Mick....   enjoy the day...













aussieday.jpg



__ daveomak
__ Jan 26, 2015


----------



## moikel (Jan 26, 2015)

Thanks Dave . It was rainy & a bit cold for summer but fun just the same. Friends of mine did the Harbour swim that starts at the Opera House,to hard for me. 
First day back at work sitting on the train.


----------



## gary s (Jan 26, 2015)

That looks mighty Tasty,   Ate a lot of lamb when I was in Baku

Gary


----------



## leah elisheva (Jan 28, 2015)

This is so beautiful!! And happy Australia Day (belated) indeed! Cheers! - Leah


----------



## moikel (Jan 29, 2015)

All good here except this suit is strangling me & I am back in the big city.
Asian Cup Soccer tournament here with Aust v South Korea in the final now.
Japan shock exit.
Go Patriots !


----------



## foamheart (Jan 29, 2015)

Nice job Moikel. Very seldom do we get exactly what we are looking for when doing a nose and toes idea.  its why I like them so much, it is all about flexibility. And cook can cook from a recipe with all those ingredients, but when you get a curve ball and have to adjust and/or adapt, thats what makes a great cook.
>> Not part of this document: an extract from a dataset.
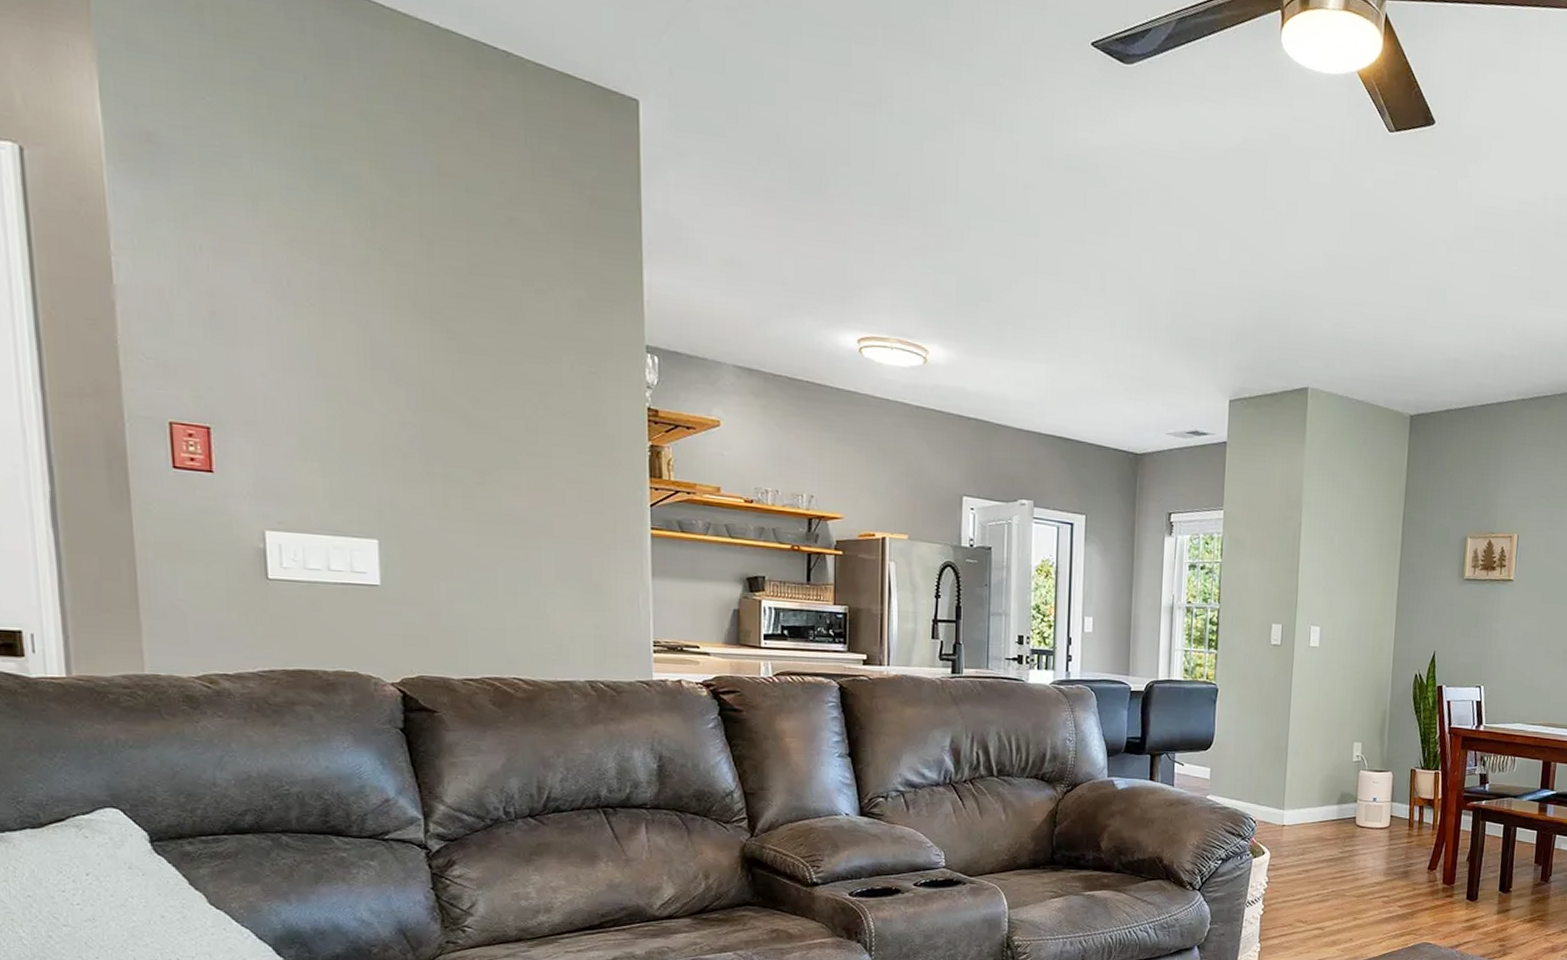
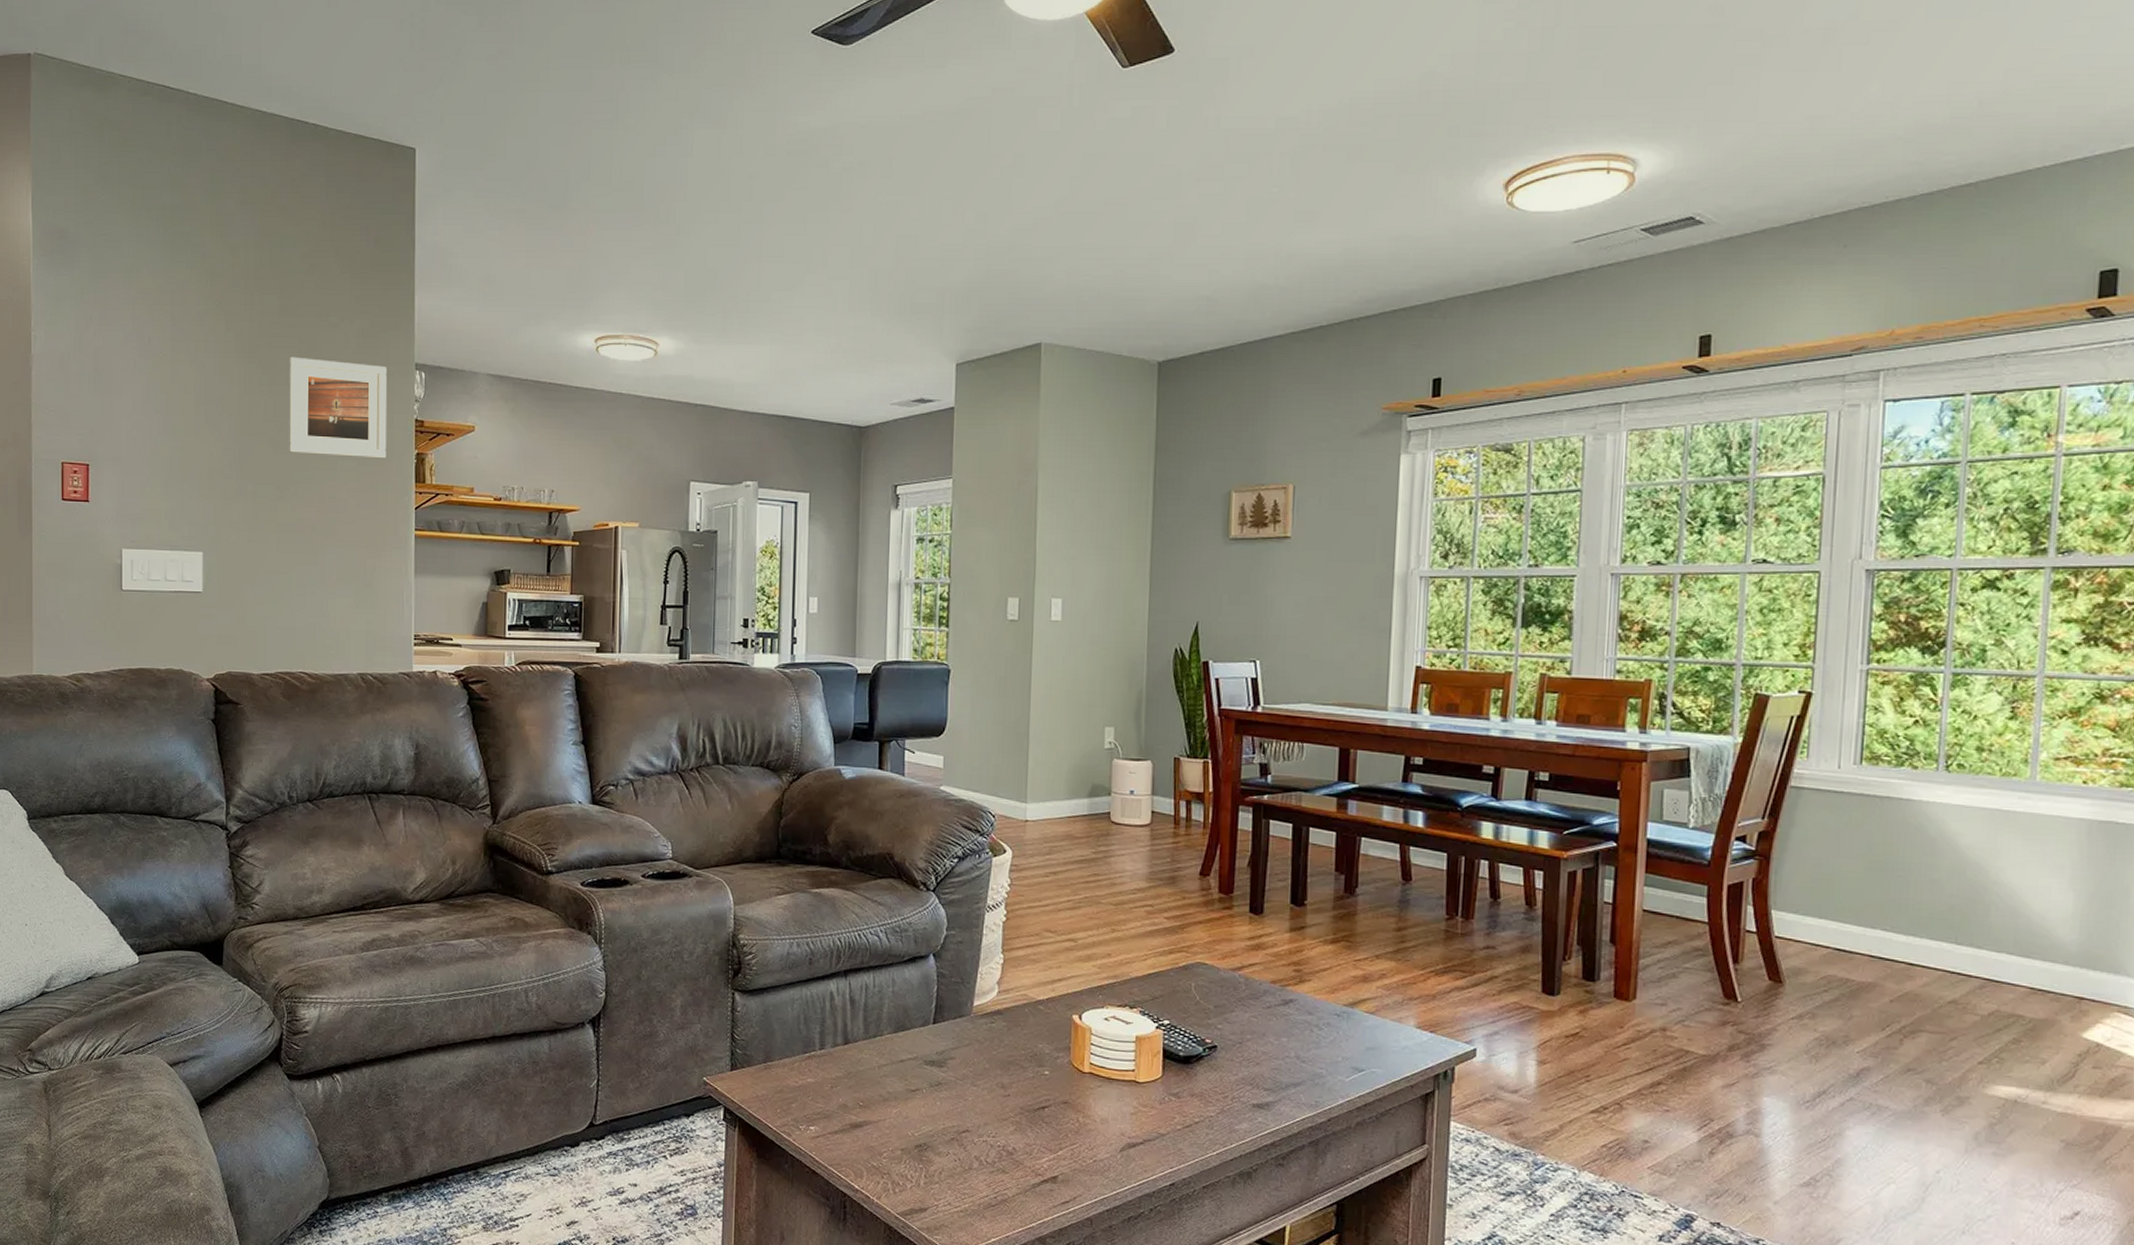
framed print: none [483,322,614,449] -> present [288,356,388,459]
As usual I am late, and you made a delicious looking pot. Excellent job.


----------



## moikel (Jan 29, 2015)

Glad you liked it Kevin. Those cuts from right up the front of the lamb get overlooked ,very sweet meat  IMO. I think they are a better buy than shoulder chops cut crossways on the band saw. 
We have had a lot of rain lately so lamb prices may come down a bit.


----------